With the nation currently hooked on a frustrating yet equally horrifying political drama entitled Real Life, a musical state-of-the-nation address has never been more welcome.

With this in mind, you can always rely on Nottingham duo Sleaford Mods to provide an angry splash of red amongst the enduring grey of the British musical landscape. It’s not that nobody is making protest music, but things are surprisingly quiet given the endless supply of subject matter.

Sleaford Mods pick up where they left off on English Tapas. The new lead single Kebab Spider walks along the sort of bassline Dan Le Sac and Scroobius Pip once used to such devastating effect. Williamson barks “you’ve had a record deal for thirty years, what do you know about agencies, looking for jobs, shit wages?

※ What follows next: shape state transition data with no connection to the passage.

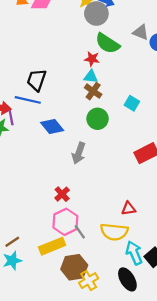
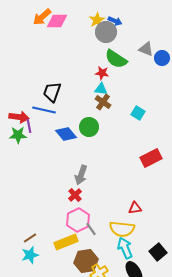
green circle: (98, 119) -> (89, 127), moved
gray arrow: (79, 153) -> (81, 175), moved
cyan arrow: (134, 253) -> (125, 248), moved

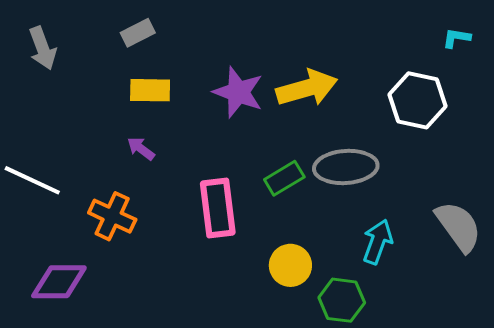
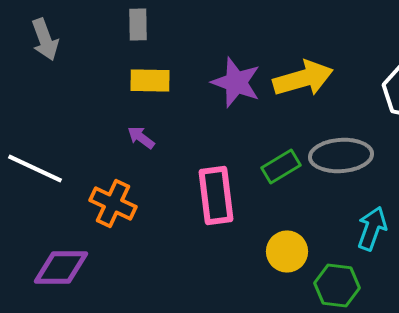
gray rectangle: (138, 33) -> (138, 24), turned -64

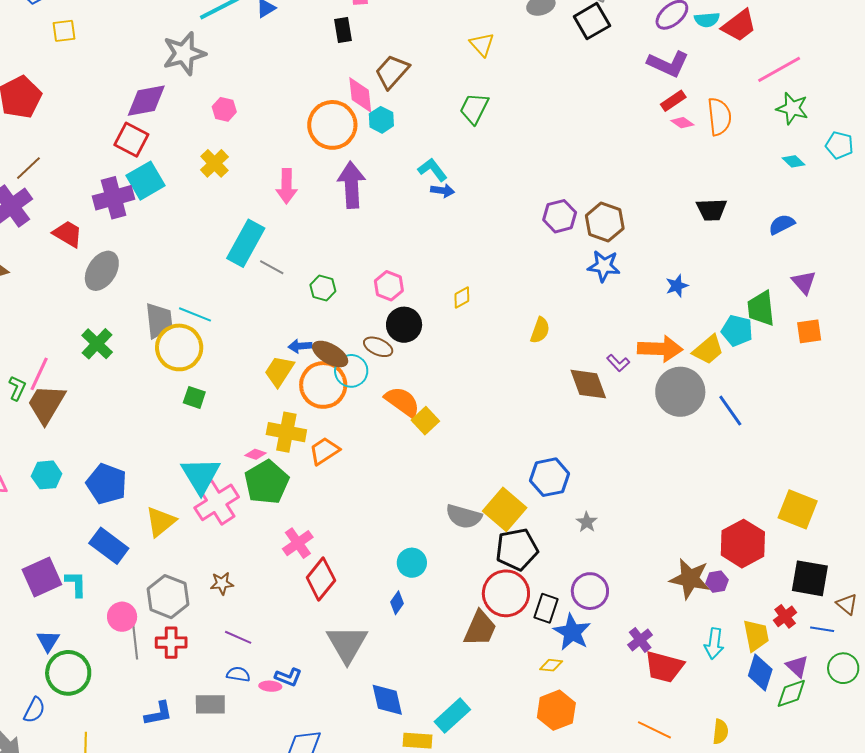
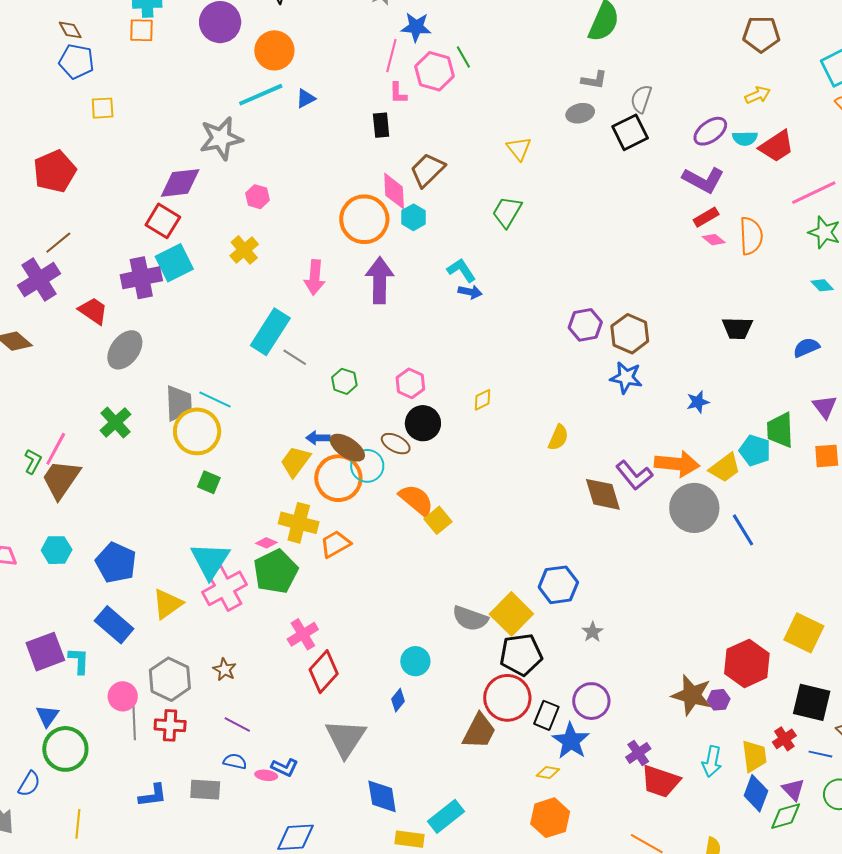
purple L-shape: (618, 363) -> (634, 475), size x1.6
brown star: (222, 583) -> (225, 670), turned 30

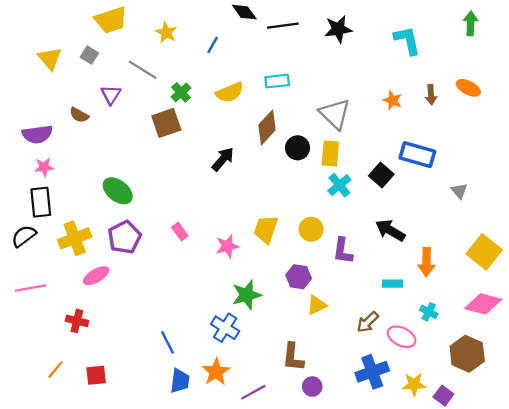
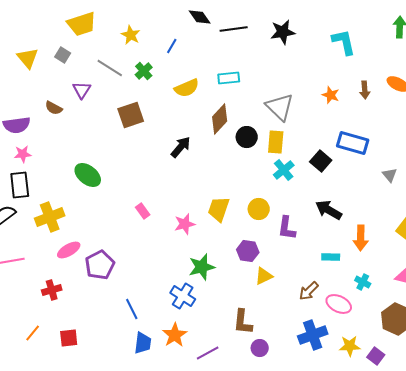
green cross: (181, 92) -> (144, 71), moved
purple pentagon: (124, 237) -> (100, 265), moved
red cross: (77, 321) -> (52, 290), turned -30

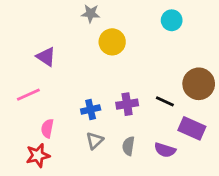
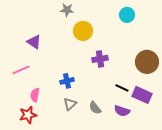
black line: (165, 101) -> (122, 88), moved
purple cross: (127, 104) -> (100, 59), moved
gray semicircle: (128, 146) -> (95, 108), turned -48

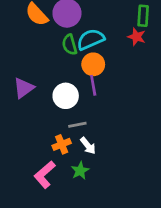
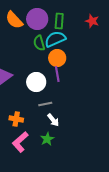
green rectangle: (143, 16) -> (59, 21), moved
red star: (137, 37) -> (92, 21), moved
orange cross: (62, 144) -> (16, 119), moved, turned 32

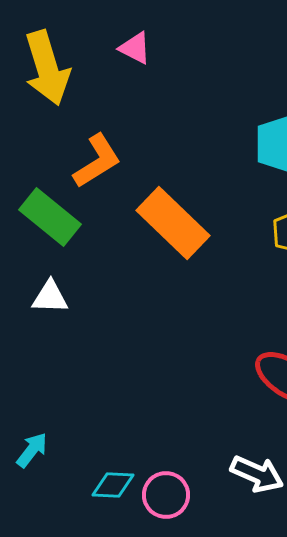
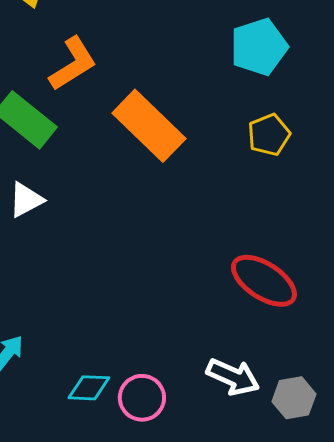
white triangle: (50, 297) -> (26, 200), turned -30

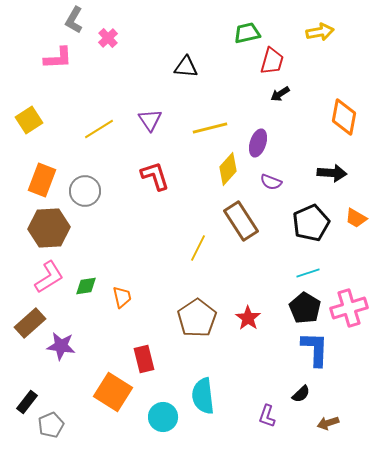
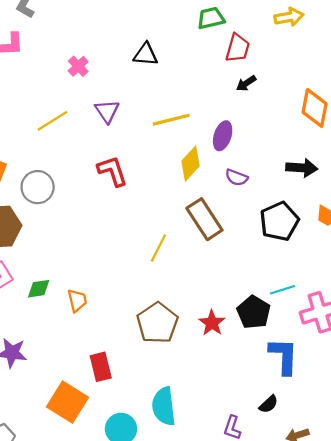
pink cross: (108, 38) -> (78, 66), moved
cyan line: (308, 273) -> (282, 290), moved
black pentagon: (305, 308) -> (254, 312), moved

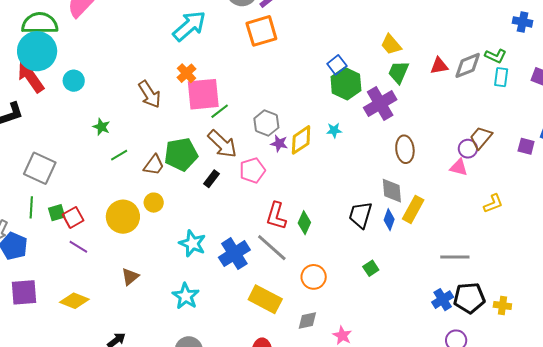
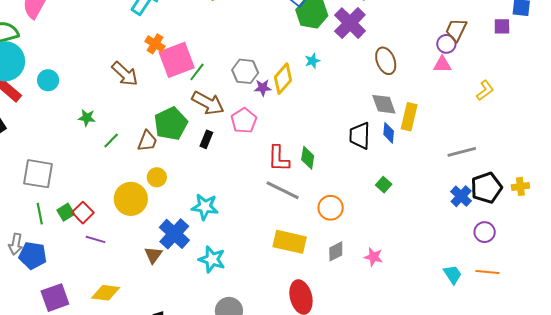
blue cross: (234, 254) -> (174, 234), moved

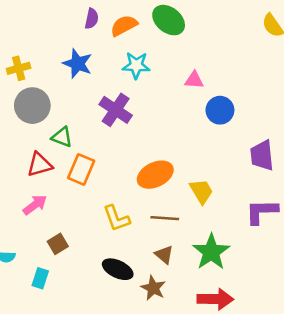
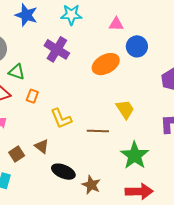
orange rectangle: (81, 169) -> (32, 96), size x0.6
orange ellipse: (155, 175) -> (106, 64), moved
yellow L-shape: (116, 218) -> (61, 119), moved
brown triangle: (164, 255) -> (42, 146), moved

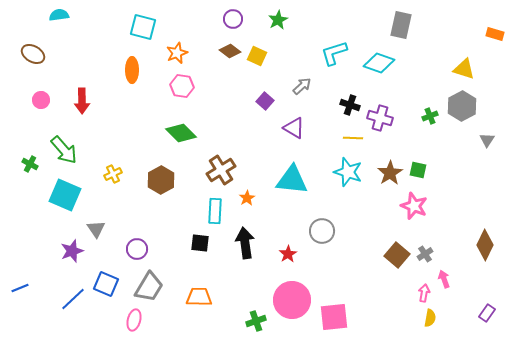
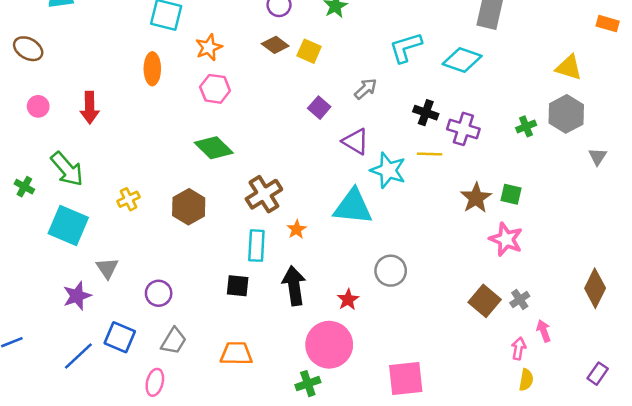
cyan star: (348, 172) -> (388, 170), moved
gray trapezoid: (149, 287) -> (174, 341), size x0.7
pink circle: (292, 300) -> (329, 345), moved

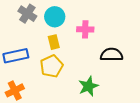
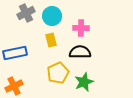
gray cross: (27, 14) -> (26, 13), turned 30
black semicircle: (112, 55) -> (80, 52), moved
yellow pentagon: (52, 66) -> (58, 73), moved

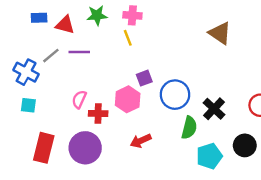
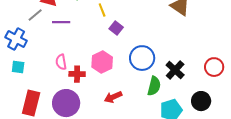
gray line: (51, 56) -> (35, 15), moved
purple square: (144, 78) -> (116, 28), moved, turned -32
pink semicircle: (79, 99) -> (61, 62), turned -35

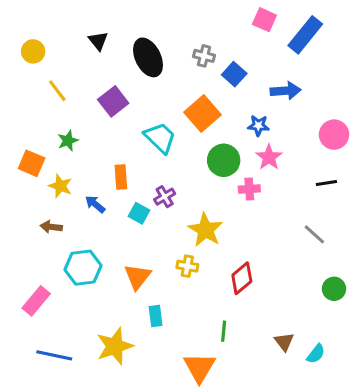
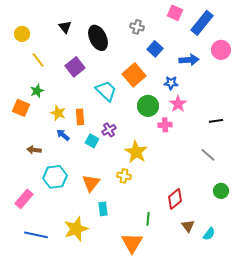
gray cross: (204, 56) -> (137, 27), moved
pink circle: (334, 135) -> (221, 50), moved
green star: (68, 141) -> (37, 91), moved
yellow star: (60, 186) -> (58, 113), moved
red diamond: (242, 278) -> (175, 199), moved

They take a swing at Brexit throughout the album in much the same vein as their previous record did; Jonny Rotten being replaced by “Jonny Remoan”. The word play is clever without being impenetrable, subtle without losing any of the anger which makes Sleaford Mods so crucial.

That anger peaks during Policy Cream, and endures through to one of the album’s lyrical highlights in Subtraction. “It’s not enough anymore to want change, you have to do change. But the only change I like sits in my pocket, I’m a consumer, I’m the system’s rocket.”

Fans of more melodic rock will lean on O.B.C.T, which carries the biggest riff on the album and sees Williamson’s vocal chords stretch to something approaching singing. It also features a kazoo and some bewildering lyrics about saltwater, fish and fins.

If we were being super critical, and we are, you might say that their music hasn’t really moved forward since last year’s release. At its heart this is two working class blokes, putting the world to rights. It’s hardly realistic to expect the overblown production of Be Here Now, but perhaps a little bit more variation and a little more polish could take things even further.

But that’s not to forget what brought us here in the first place: part 70s throwback, part public service, part grime, part grunge, and entirely what this country needs.